* _REQUIRED WORK_: Format every line from all of the records below as a single numbered list, leaving out any blank lines.

* _DATA SECTION_:
◆ ◆ ◆ ◆ ◆ ◆ ◆
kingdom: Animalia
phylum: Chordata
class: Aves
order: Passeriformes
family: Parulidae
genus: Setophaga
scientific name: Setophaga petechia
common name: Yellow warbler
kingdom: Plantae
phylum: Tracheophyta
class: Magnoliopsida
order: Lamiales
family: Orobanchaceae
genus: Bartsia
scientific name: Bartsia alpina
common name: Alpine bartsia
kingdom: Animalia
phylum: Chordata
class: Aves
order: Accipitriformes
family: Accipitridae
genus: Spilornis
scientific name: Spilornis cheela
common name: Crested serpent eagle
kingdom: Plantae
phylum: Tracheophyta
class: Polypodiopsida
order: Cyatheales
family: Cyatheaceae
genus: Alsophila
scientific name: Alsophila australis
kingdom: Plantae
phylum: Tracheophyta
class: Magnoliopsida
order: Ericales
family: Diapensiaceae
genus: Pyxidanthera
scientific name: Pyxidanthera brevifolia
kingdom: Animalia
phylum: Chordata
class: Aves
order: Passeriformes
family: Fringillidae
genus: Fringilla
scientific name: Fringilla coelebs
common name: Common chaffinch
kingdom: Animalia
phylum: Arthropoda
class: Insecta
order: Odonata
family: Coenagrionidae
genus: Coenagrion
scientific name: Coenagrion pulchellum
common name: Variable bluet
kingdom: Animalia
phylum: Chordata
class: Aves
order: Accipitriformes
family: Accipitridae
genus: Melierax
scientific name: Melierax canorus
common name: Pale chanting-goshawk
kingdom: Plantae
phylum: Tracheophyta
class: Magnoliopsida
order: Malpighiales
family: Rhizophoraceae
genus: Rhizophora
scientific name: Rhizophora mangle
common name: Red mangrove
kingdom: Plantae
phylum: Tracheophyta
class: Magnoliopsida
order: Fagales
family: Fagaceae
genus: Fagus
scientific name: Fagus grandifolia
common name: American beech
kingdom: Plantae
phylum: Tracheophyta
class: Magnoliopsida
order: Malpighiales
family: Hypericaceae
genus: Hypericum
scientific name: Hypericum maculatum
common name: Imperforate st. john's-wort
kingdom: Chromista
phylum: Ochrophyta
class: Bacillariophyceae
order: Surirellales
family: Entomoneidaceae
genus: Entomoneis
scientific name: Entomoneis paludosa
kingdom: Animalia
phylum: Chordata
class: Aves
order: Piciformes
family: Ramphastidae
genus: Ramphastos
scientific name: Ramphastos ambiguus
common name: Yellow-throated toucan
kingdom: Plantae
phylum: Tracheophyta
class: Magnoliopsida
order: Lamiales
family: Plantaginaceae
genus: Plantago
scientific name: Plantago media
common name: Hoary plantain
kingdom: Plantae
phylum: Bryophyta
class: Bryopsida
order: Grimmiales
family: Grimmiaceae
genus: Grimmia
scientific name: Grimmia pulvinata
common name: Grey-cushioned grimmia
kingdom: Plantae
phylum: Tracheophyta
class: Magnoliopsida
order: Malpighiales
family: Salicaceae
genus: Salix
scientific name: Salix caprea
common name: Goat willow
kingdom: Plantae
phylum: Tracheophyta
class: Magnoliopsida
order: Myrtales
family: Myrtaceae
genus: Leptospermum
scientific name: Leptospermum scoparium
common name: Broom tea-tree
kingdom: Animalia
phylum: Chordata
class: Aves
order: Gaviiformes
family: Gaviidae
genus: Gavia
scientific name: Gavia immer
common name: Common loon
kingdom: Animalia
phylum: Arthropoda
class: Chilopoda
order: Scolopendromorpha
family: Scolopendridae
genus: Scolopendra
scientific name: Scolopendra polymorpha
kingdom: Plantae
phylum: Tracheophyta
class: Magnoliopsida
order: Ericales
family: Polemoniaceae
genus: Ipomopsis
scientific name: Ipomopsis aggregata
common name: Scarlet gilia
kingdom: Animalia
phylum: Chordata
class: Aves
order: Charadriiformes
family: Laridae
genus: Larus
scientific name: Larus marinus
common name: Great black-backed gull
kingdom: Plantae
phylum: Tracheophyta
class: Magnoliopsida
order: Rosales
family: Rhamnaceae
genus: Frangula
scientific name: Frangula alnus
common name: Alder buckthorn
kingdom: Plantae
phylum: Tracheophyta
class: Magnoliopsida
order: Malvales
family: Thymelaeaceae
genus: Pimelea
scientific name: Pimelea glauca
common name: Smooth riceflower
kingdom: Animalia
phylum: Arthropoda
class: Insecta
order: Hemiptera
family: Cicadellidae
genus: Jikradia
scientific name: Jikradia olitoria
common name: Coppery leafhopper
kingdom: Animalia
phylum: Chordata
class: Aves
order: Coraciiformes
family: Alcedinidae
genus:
◆ ◆ ◆ ◆ ◆ ◆ ◆
* _RESPONSE_:
1. kingdom: Animalia
2. phylum: Chordata
3. class: Aves
4. order: Passeriformes
5. family: Parulidae
6. genus: Setophaga
7. scientific name: Setophaga petechia
8. common name: Yellow warbler
9. kingdom: Plantae
10. phylum: Tracheophyta
11. class: Magnoliopsida
12. order: Lamiales
13. family: Orobanchaceae
14. genus: Bartsia
15. scientific name: Bartsia alpina
16. common name: Alpine bartsia
17. kingdom: Animalia
18. phylum: Chordata
19. class: Aves
20. order: Accipitriformes
21. family: Accipitridae
22. genus: Spilornis
23. scientific name: Spilornis cheela
24. common name: Crested serpent eagle
25. kingdom: Plantae
26. phylum: Tracheophyta
27. class: Polypodiopsida
28. order: Cyatheales
29. family: Cyatheaceae
30. genus: Alsophila
31. scientific name: Alsophila australis
32. kingdom: Plantae
33. phylum: Tracheophyta
34. class: Magnoliopsida
35. order: Ericales
36. family: Diapensiaceae
37. genus: Pyxidanthera
38. scientific name: Pyxidanthera brevifolia
39. kingdom: Animalia
40. phylum: Chordata
41. class: Aves
42. order: Passeriformes
43. family: Fringillidae
44. genus: Fringilla
45. scientific name: Fringilla coelebs
46. common name: Common chaffinch
47. kingdom: Animalia
48. phylum: Arthropoda
49. class: Insecta
50. order: Odonata
51. family: Coenagrionidae
52. genus: Coenagrion
53. scientific name: Coenagrion pulchellum
54. common name: Variable bluet
55. kingdom: Animalia
56. phylum: Chordata
57. class: Aves
58. order: Accipitriformes
59. family: Accipitridae
60. genus: Melierax
61. scientific name: Melierax canorus
62. common name: Pale chanting-goshawk
63. kingdom: Plantae
64. phylum: Tracheophyta
65. class: Magnoliopsida
66. order: Malpighiales
67. family: Rhizophoraceae
68. genus: Rhizophora
69. scientific name: Rhizophora mangle
70. common name: Red mangrove
71. kingdom: Plantae
72. phylum: Tracheophyta
73. class: Magnoliopsida
74. order: Fagales
75. family: Fagaceae
76. genus: Fagus
77. scientific name: Fagus grandifolia
78. common name: American beech
79. kingdom: Plantae
80. phylum: Tracheophyta
81. class: Magnoliopsida
82. order: Malpighiales
83. family: Hypericaceae
84. genus: Hypericum
85. scientific name: Hypericum maculatum
86. common name: Imperforate st. john's-wort
87. kingdom: Chromista
88. phylum: Ochrophyta
89. class: Bacillariophyceae
90. order: Surirellales
91. family: Entomoneidaceae
92. genus: Entomoneis
93. scientific name: Entomoneis paludosa
94. kingdom: Animalia
95. phylum: Chordata
96. class: Aves
97. order: Piciformes
98. family: Ramphastidae
99. genus: Ramphastos
100. scientific name: Ramphastos ambiguus
101. common name: Yellow-throated toucan
102. kingdom: Plantae
103. phylum: Tracheophyta
104. class: Magnoliopsida
105. order: Lamiales
106. family: Plantaginaceae
107. genus: Plantago
108. scientific name: Plantago media
109. common name: Hoary plantain
110. kingdom: Plantae
111. phylum: Bryophyta
112. class: Bryopsida
113. order: Grimmiales
114. family: Grimmiaceae
115. genus: Grimmia
116. scientific name: Grimmia pulvinata
117. common name: Grey-cushioned grimmia
118. kingdom: Plantae
119. phylum: Tracheophyta
120. class: Magnoliopsida
121. order: Malpighiales
122. family: Salicaceae
123. genus: Salix
124. scientific name: Salix caprea
125. common name: Goat willow
126. kingdom: Plantae
127. phylum: Tracheophyta
128. class: Magnoliopsida
129. order: Myrtales
130. family: Myrtaceae
131. genus: Leptospermum
132. scientific name: Leptospermum scoparium
133. common name: Broom tea-tree
134. kingdom: Animalia
135. phylum: Chordata
136. class: Aves
137. order: Gaviiformes
138. family: Gaviidae
139. genus: Gavia
140. scientific name: Gavia immer
141. common name: Common loon
142. kingdom: Animalia
143. phylum: Arthropoda
144. class: Chilopoda
145. order: Scolopendromorpha
146. family: Scolopendridae
147. genus: Scolopendra
148. scientific name: Scolopendra polymorpha
149. kingdom: Plantae
150. phylum: Tracheophyta
151. class: Magnoliopsida
152. order: Ericales
153. family: Polemoniaceae
154. genus: Ipomopsis
155. scientific name: Ipomopsis aggregata
156. common name: Scarlet gilia
157. kingdom: Animalia
158. phylum: Chordata
159. class: Aves
160. order: Charadriiformes
161. family: Laridae
162. genus: Larus
163. scientific name: Larus marinus
164. common name: Great black-backed gull
165. kingdom: Plantae
166. phylum: Tracheophyta
167. class: Magnoliopsida
168. order: Rosales
169. family: Rhamnaceae
170. genus: Frangula
171. scientific name: Frangula alnus
172. common name: Alder buckthorn
173. kingdom: Plantae
174. phylum: Tracheophyta
175. class: Magnoliopsida
176. order: Malvales
177. family: Thymelaeaceae
178. genus: Pimelea
179. scientific name: Pimelea glauca
180. common name: Smooth riceflower
181. kingdom: Animalia
182. phylum: Arthropoda
183. class: Insecta
184. order: Hemiptera
185. family: Cicadellidae
186. genus: Jikradia
187. scientific name: Jikradia olitoria
188. common name: Coppery leafhopper
189. kingdom: Animalia
190. phylum: Chordata
191. class: Aves
192. order: Coraciiformes
193. family: Alcedinidae
194. genus:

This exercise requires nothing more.